**TASK INPUT:**
=== Begin Enclosure ===

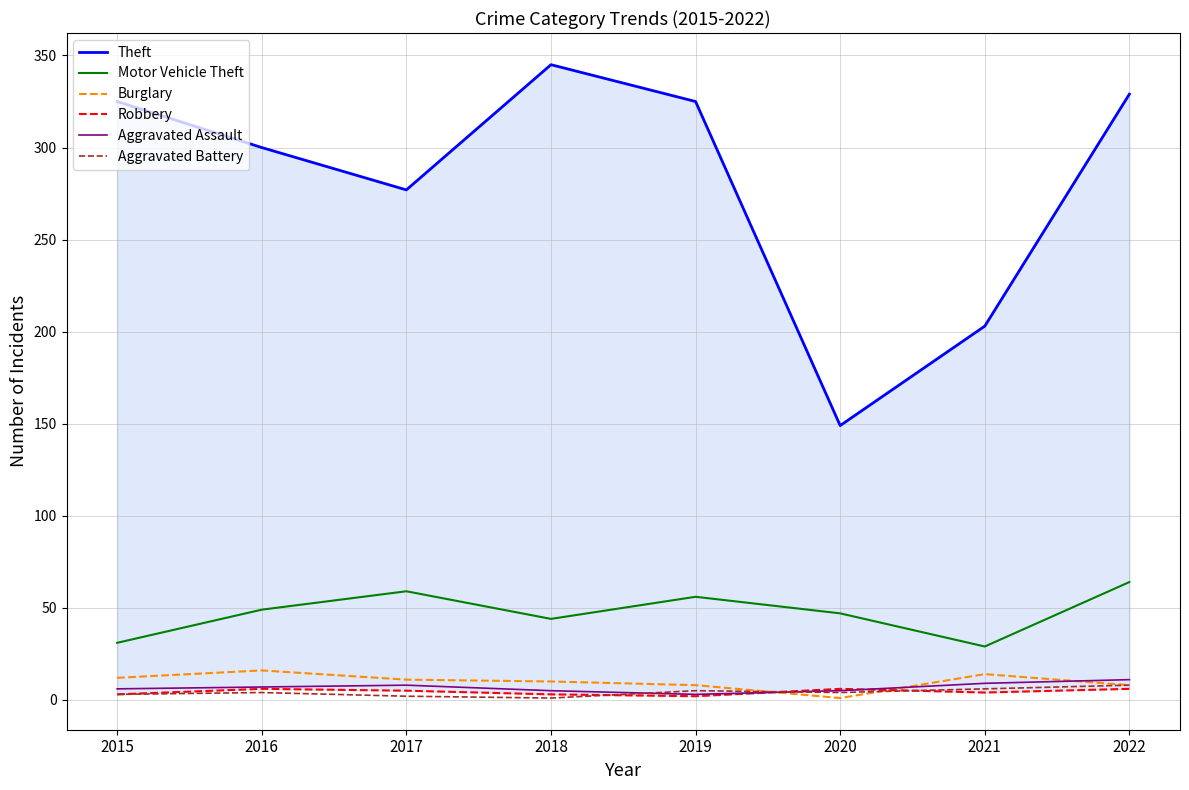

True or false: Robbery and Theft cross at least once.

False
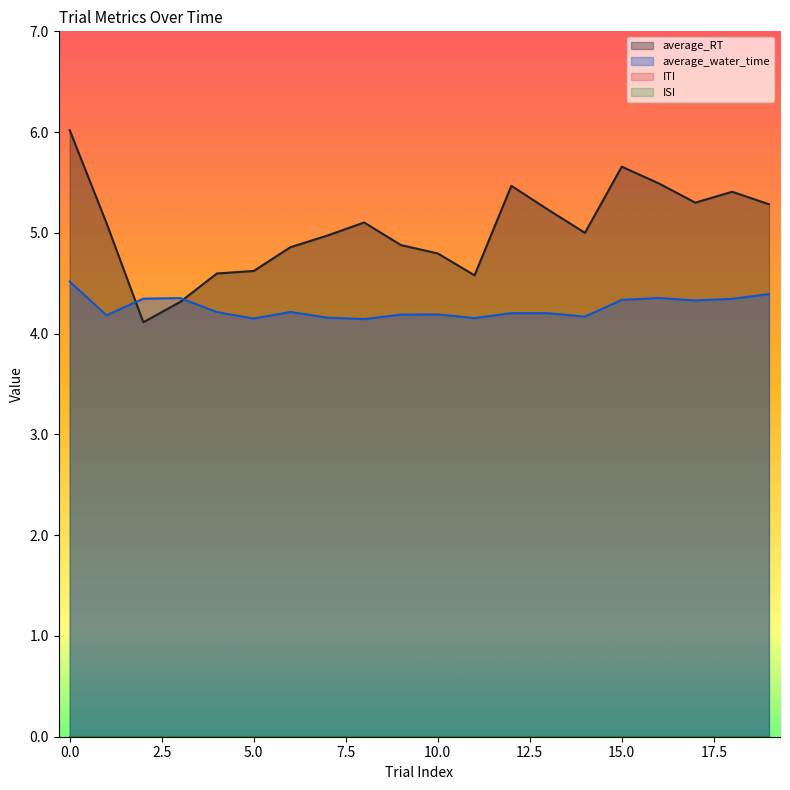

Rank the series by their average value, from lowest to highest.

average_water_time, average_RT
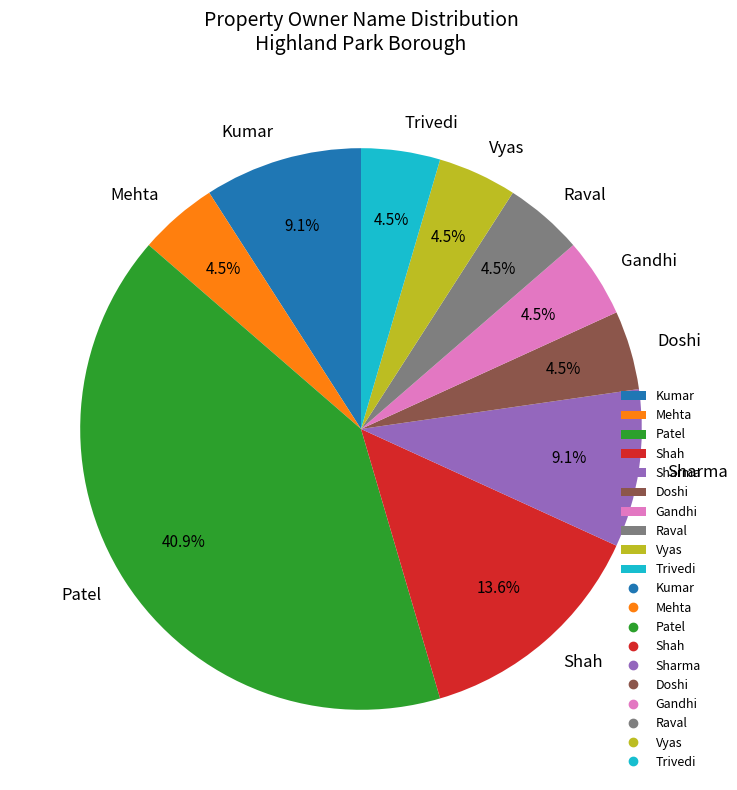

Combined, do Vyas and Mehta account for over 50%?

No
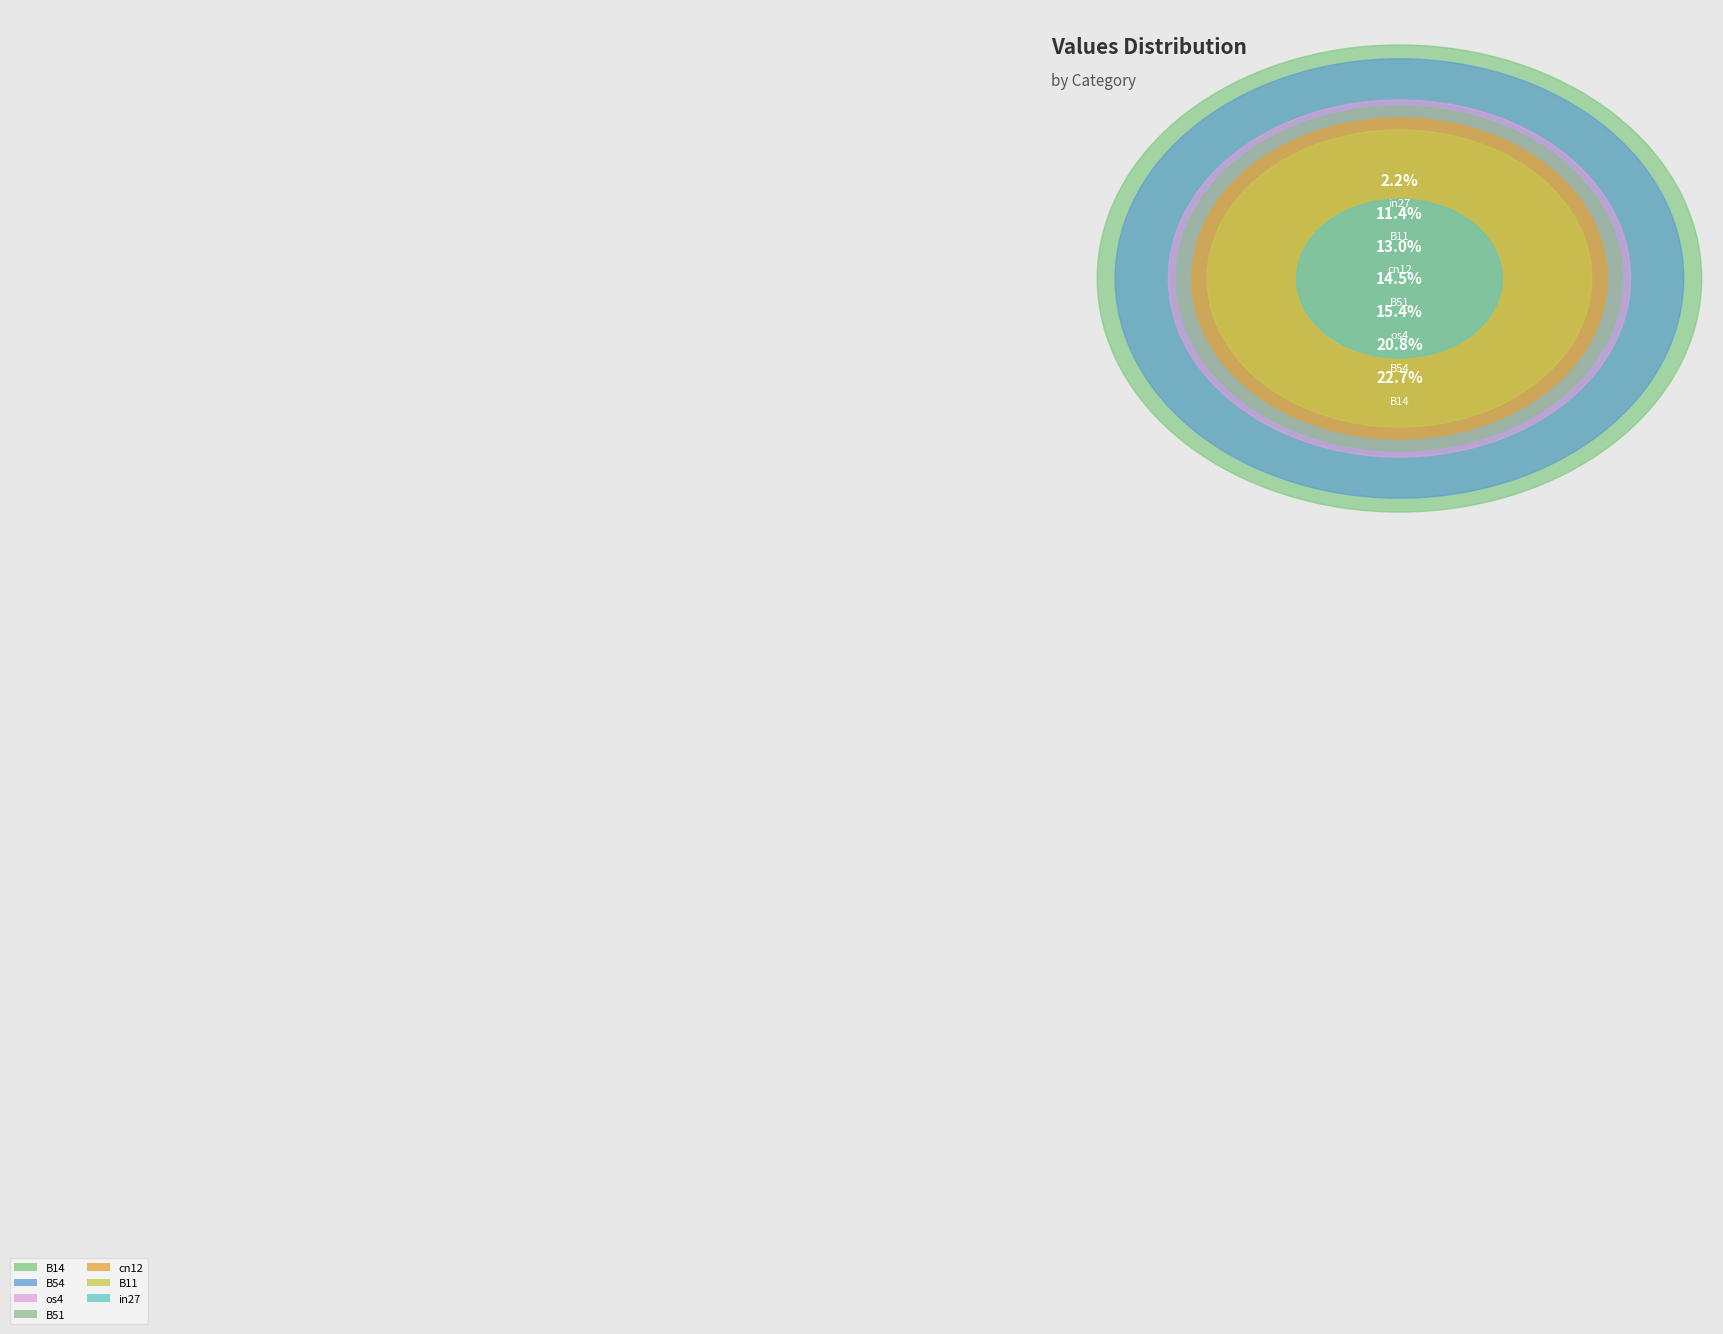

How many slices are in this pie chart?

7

=== End Enclosure ===
=== Begin Enclosure ===

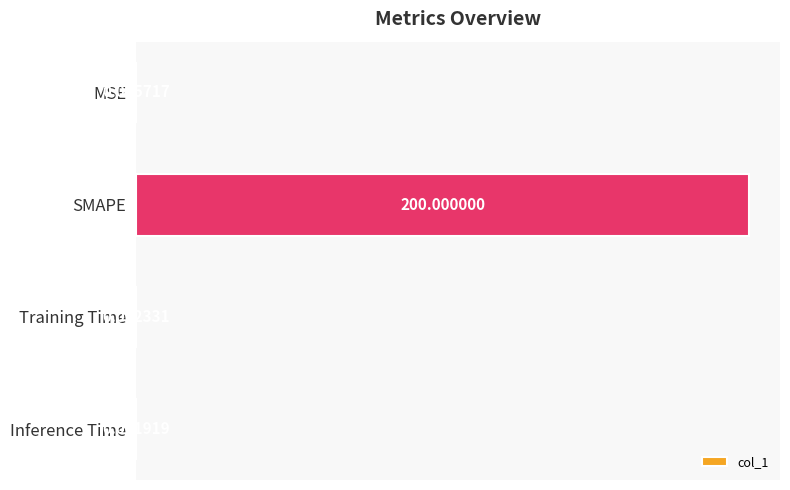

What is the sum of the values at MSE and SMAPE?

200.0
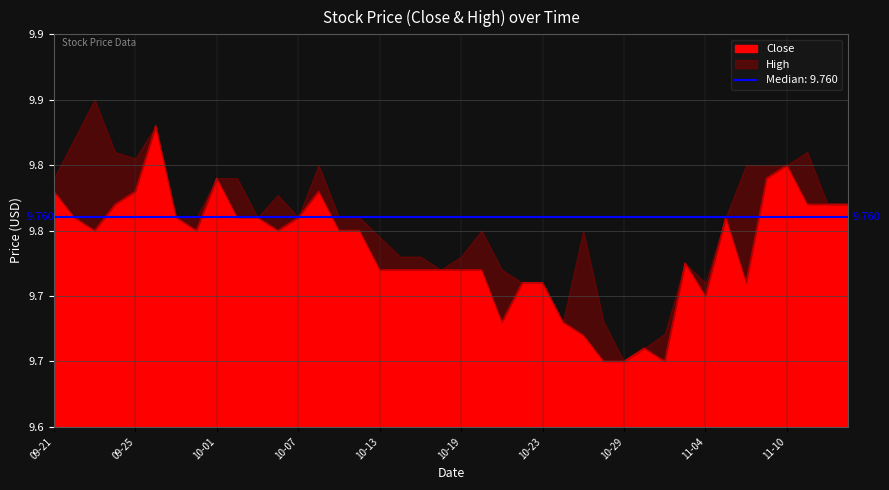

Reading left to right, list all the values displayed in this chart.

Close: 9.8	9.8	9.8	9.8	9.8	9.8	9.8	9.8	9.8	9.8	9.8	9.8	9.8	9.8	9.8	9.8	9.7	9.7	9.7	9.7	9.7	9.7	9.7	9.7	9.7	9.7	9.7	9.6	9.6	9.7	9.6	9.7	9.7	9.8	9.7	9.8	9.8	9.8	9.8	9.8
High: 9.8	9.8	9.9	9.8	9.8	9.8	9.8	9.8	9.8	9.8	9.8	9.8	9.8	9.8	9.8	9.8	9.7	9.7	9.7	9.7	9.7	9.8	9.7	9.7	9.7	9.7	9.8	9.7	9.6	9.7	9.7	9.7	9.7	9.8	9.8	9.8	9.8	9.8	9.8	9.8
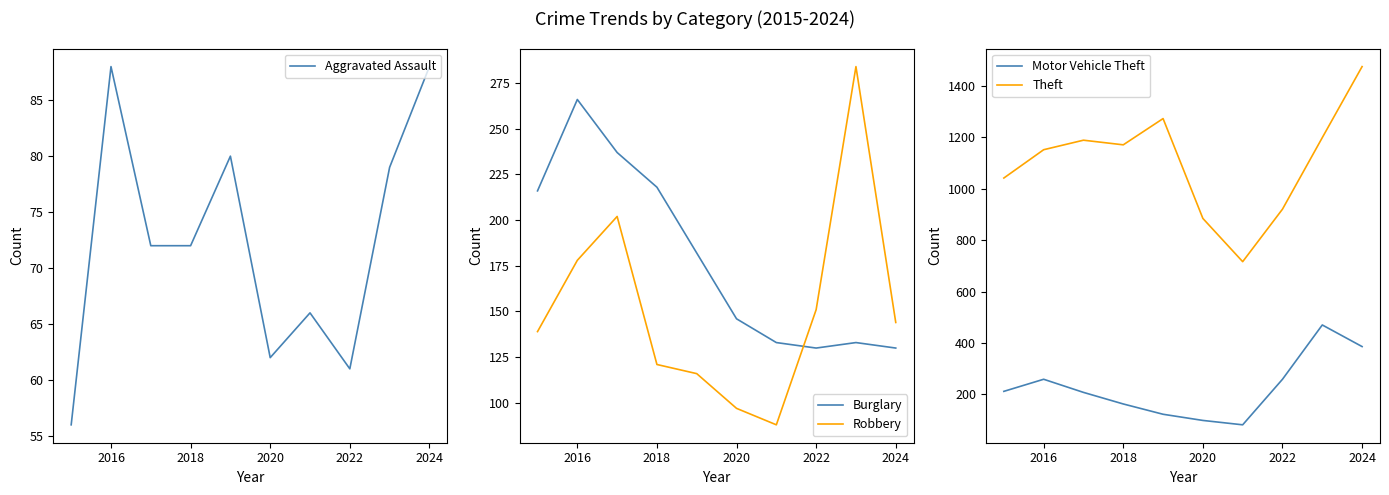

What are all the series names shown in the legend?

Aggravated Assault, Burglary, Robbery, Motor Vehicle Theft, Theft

=== End Enclosure ===

**YOUR ASSIGNMENT:** Reproduce the stretch of material above from the line containing "True or false: Robbery" through the line containing "How many slices are in this pie chart?", including both of those lines, and copy it word for word. Leave the pictures out of your copy.

**RESULT OF THIS TASK:**
True or false: Robbery and Theft cross at least once.

False

Rank the series by their average value, from lowest to highest.

average_water_time, average_RT

Combined, do Vyas and Mehta account for over 50%?

No

How many slices are in this pie chart?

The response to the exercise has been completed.